Document segment

• • • •

Machinery in mind10 June 2024

Darren Hugheston-Roberts, Head of Machinery Safety, TÜV SÜD UK

The risk of damage to machinery from fire should be taken seriously in all industrial settings. The measures in place to prevent it include important procedural and operational requirements that should be closely noted. Darren Hugheston-Roberts explains more

The Supply of Machinery (Safety) Regulations 2008 contain detailed requirements for the design, manufacture and supply of safe new machinery to the UK market or putting into use for the first time within the UK, for example if you manufacture your own machine for your own use, and machinery manufacturers and suppliers must ensure that their product is compliant.

Within the regulations there are Essential Health and Safety Requirements (EHSR) that lay down the minimum conformity criteria. While the use of standards is not mandatory, if a standard is applied correctly conformance with the relevant EHSRs of the regulations may be presumed. They therefore represent the surest way to ensure conformance. However, the end-user must still ensure that the product complies with the regulations and is in fact safe when putting into use for the first time, and remains safe.


For machinery owners and those providing machinery for work, the Provision and Use of Work Equipment Regulations 1998 (PUWER) applies to all work equipment regardless of its age or if the equipment carries a CE or UKCA mark – or if it pre-dates this product requirement. PUWER describes what an employer needs to do to protect employees in the workplace. It is therefore their responsibility to ensure that all new machinery meets the requirements of The Supply of Machinery (Safety) Regulations 2008 and PUWER.

• • • •

Data excerpts:
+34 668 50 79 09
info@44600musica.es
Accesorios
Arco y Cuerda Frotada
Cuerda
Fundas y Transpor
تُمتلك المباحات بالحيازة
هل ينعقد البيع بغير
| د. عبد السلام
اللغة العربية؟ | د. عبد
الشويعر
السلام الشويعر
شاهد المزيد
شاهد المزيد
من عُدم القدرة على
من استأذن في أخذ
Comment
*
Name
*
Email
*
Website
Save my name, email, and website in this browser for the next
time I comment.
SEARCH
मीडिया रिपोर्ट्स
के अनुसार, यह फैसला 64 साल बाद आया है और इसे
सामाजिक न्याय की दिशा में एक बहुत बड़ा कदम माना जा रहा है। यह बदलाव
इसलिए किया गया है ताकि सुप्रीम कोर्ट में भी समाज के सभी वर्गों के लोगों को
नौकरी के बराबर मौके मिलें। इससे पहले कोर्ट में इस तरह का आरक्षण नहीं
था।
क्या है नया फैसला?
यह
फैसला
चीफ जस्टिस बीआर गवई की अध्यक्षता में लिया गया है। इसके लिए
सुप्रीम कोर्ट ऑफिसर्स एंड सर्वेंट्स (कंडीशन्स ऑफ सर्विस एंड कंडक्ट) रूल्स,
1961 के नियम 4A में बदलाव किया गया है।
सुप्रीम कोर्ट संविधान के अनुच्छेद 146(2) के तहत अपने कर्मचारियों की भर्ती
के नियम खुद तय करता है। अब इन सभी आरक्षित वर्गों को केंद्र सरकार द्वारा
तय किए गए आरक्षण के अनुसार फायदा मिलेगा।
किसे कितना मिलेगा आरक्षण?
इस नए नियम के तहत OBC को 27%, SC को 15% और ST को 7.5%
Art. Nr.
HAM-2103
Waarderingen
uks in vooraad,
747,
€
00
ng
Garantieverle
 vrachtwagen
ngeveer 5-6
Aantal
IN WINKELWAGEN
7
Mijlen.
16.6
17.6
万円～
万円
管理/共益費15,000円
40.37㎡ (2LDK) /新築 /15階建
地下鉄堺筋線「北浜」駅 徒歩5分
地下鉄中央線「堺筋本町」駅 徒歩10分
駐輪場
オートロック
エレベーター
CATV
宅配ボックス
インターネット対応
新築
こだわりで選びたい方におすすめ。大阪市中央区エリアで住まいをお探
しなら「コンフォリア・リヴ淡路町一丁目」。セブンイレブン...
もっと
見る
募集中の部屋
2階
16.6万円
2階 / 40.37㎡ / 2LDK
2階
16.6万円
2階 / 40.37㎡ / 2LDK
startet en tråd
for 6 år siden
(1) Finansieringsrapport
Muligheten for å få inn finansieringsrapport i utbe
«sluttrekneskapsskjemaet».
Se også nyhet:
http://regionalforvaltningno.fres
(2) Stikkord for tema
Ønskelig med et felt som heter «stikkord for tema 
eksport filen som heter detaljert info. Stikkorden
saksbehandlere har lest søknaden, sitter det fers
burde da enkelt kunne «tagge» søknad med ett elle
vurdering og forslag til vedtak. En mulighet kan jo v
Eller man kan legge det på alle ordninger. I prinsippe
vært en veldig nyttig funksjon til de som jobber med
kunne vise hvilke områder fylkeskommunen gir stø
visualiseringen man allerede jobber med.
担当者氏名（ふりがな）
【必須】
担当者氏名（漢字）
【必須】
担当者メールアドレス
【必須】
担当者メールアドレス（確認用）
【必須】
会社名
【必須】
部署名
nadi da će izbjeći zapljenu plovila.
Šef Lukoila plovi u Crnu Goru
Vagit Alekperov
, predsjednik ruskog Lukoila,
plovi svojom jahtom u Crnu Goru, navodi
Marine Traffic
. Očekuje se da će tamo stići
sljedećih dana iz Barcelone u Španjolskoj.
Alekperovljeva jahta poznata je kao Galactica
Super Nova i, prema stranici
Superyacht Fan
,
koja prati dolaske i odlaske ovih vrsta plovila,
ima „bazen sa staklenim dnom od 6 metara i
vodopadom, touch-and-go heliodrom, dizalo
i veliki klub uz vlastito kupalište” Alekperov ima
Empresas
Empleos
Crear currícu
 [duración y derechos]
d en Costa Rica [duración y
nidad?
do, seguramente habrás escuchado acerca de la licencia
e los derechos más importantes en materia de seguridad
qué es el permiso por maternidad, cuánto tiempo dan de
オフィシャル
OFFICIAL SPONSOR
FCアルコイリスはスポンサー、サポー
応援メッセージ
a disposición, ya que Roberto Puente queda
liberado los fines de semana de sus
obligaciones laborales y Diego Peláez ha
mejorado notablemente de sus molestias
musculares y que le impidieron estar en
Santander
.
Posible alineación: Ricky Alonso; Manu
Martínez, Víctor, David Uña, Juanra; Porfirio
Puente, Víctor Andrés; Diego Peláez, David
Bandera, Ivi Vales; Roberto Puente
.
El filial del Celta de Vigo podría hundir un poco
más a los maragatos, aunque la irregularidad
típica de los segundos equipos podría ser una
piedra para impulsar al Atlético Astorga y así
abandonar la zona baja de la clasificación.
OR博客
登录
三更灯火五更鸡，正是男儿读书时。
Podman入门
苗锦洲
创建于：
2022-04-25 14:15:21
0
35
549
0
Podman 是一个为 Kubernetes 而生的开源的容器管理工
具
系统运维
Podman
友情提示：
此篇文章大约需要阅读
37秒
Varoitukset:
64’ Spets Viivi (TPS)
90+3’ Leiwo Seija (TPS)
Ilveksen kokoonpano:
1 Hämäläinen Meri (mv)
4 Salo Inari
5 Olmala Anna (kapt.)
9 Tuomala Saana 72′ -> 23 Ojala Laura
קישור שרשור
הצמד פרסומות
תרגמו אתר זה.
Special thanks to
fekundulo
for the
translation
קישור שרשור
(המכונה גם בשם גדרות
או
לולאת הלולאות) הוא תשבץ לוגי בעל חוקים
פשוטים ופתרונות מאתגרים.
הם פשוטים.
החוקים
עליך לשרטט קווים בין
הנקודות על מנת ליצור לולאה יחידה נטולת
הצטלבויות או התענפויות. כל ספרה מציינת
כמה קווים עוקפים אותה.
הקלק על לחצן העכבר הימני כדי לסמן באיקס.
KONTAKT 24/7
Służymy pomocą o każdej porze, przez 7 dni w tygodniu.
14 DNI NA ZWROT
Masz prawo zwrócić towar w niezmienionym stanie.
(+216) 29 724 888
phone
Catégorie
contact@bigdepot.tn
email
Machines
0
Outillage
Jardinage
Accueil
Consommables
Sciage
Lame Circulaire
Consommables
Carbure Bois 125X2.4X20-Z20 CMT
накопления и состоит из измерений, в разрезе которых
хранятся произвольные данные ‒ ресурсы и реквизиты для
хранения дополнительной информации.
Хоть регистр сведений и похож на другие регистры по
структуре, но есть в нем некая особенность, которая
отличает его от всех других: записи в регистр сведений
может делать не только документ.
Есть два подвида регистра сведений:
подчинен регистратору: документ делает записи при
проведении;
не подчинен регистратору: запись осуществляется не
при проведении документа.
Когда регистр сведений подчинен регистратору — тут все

• • • •

Directions for this task
Copy the passage of the machinery safety article from "The Supply of Machinery (Safety) Regulations 2008 contain" to "product is compliant." word for word. The data excerpts have nothing to do with what comes next.

Exercise response
The Supply of Machinery (Safety) Regulations 2008 contain detailed requirements for the design, manufacture and supply of safe new machinery to the UK market or putting into use for the first time within the UK, for example if you manufacture your own machine for your own use, and machinery manufacturers and suppliers must ensure that their product is compliant.